**Extracted text**

## start

Public Policy In India
  • Policy Cycle in India:

  • The stages of a policy cycle are as follows:
    • Agenda Setting: In this stage, the issues that are in need of government action are brought to the attention of the policymakers, and various aspects of these issues are assessed; the most concerning areas are prioritized.
    • Policy Formulation: This is the stage that gives structure to the policy. Goals are set, costs are determined, policy instruments are chosen, possible effects are evaluated, and stakeholders are established.
    • Adoption/Legitimation:
      • This is the stage of decision making where the best solution is chosen from amongst the different solutions that vary based on the policy instruments used. This approval of the policy may come from various sources- legislative, executive, in tandem with interest groups, or from referendums.
      • Policies require approval from various levels of the government before being adopted. India’s federal structure makes demarcations for certain legislative powers and duties, that is, the power to make laws on certain subjects is divided across Centre, the States, or both.
      • Friction or differences in understanding between the States and the Centre can also prove to be detrimental to the policymakers, where certain States refuse to follow the mandate of the Centre.

## end

**Stated exercise A**
Can you reproduce, word for word, the passage on India's policy cycle from "Public Policy In" up to and including "stakeholders are established."?

**Exercise inputs**
## start

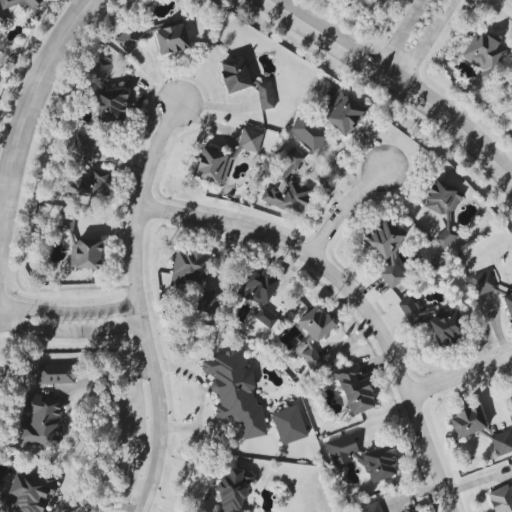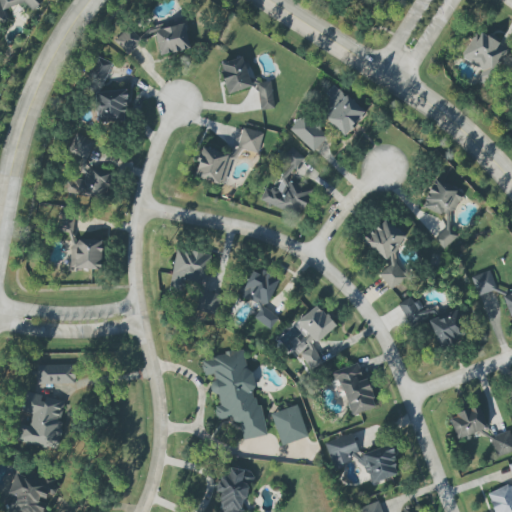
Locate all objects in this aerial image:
road: (510, 1)
building: (14, 5)
road: (400, 35)
building: (127, 39)
building: (171, 39)
road: (333, 41)
road: (424, 41)
building: (483, 55)
building: (234, 75)
building: (106, 94)
building: (264, 95)
building: (340, 110)
road: (459, 129)
building: (307, 132)
road: (20, 142)
building: (81, 146)
road: (149, 155)
building: (224, 157)
building: (287, 186)
building: (440, 197)
road: (1, 201)
road: (1, 202)
road: (344, 207)
building: (65, 222)
building: (386, 251)
building: (85, 254)
road: (134, 259)
building: (189, 269)
building: (483, 283)
road: (355, 293)
building: (260, 295)
building: (207, 302)
building: (508, 303)
building: (414, 312)
road: (69, 324)
building: (446, 327)
building: (313, 334)
road: (461, 373)
building: (55, 374)
road: (107, 376)
building: (354, 388)
building: (234, 392)
road: (158, 412)
building: (40, 421)
building: (467, 422)
building: (288, 425)
building: (501, 443)
building: (341, 449)
building: (379, 464)
building: (232, 490)
building: (29, 493)
building: (502, 497)
building: (370, 507)
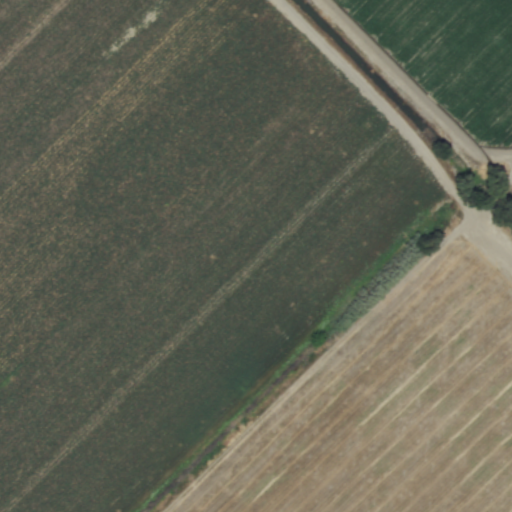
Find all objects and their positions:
road: (398, 124)
road: (494, 202)
crop: (256, 256)
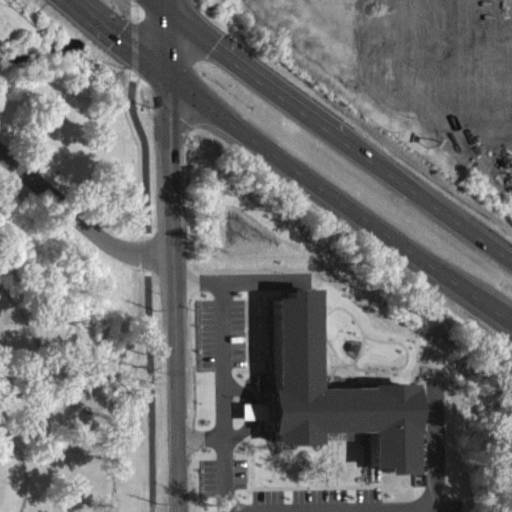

## end

**Stated exercise B**
In the entries, what do the lines from the line with "Find all objects" up to and including the last entry line read when "road" is replaced with "street" and nothing else is changed? Leave the pictures out of the answer.

**Written solution A**
Public Policy In India
  • Policy Cycle in India:

  • The stages of a policy cycle are as follows:
    • Agenda Setting: In this stage, the issues that are in need of government action are brought to the attention of the policymakers, and various aspects of these issues are assessed; the most concerning areas are prioritized.
    • Policy Formulation: This is the stage that gives structure to the policy. Goals are set, costs are determined, policy instruments are chosen, possible effects are evaluated, and stakeholders are established.

**Written solution B**
Find all objects and their positions:
street: (398, 124)
street: (494, 202)
crop: (256, 256)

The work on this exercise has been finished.